Они открыли соседнюю дверь. На койке в одной сорочке сидел человек, а обстановка недвусмысленно подсказывала: здесь он не первый день. Все вокруг носило следы долгого проживания. Окно занавешено. Потребовалось несколько секунд, чтобы глаза привыкли к сумраку, и они различили под простыней карикатурно раздутый водянкой живот и распухшие, отечные ноги.
— Иоаким Эрссон, — представился пациент. — Купцом был, пока болезнь не довела до разорения.
— Кардель и Винге, с надеждой на ваше скорейшее выздоровление и восстановление состояния, — с трудом сочинил Кардель неуклюжую фигуру вежливости.
Бывший купец, хлопнул себя по ляжке и неожиданно захохотал.
— Каждый день за мной выносят ведро слизи. Если бы ее можно было продавать, богаче меня не было бы во всем королевстве. Ресурсы бесконечны и неисчерпаемы.
— Мы ищем Эрика Тре Русур.
Бывший купец кивнул.
— Был такой. А теперь нет.
— А где он?
— Его перевели к помешанным. В психушку, одним словом, — Эрссон, не оглядываясь, мотнул головой в направлении дома для умалишенных по соседству.
— За. Каким. Дьяволом?! — Кардель не сдержался и прорычал эти три слова раздельно и с такой яростью, что любой постарался бы спрятаться подальше.

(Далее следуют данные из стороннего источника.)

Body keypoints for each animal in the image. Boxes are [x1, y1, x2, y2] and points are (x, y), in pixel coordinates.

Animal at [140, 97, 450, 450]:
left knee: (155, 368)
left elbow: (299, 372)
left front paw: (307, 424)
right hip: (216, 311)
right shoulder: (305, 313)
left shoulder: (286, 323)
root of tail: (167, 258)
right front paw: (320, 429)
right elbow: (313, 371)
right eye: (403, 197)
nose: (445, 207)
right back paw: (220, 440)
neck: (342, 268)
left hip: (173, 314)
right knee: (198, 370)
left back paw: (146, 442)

Но не Иоахим Эрссон. Эрссон смотрел на грозного пальта с печалью и сочувствием.
— Говорят, выхода другого не было. Паренек был сам не свой, и с каждым днем все хуже. Я-то, как откачают слизь, даже ходить могу. Несколько шагов, но все же… К Эрику и назад. Он напьется своих капель, глаза рыбьи… и молчит. А я говорю за двоих — и знаете что? Молчит-то он молчит, но раньше я даже не сомневался: понимает он меня, понимает. Все понимает, только молчит. Мало ли кто молчит. Молчит, но понимает… может, говорить трудно.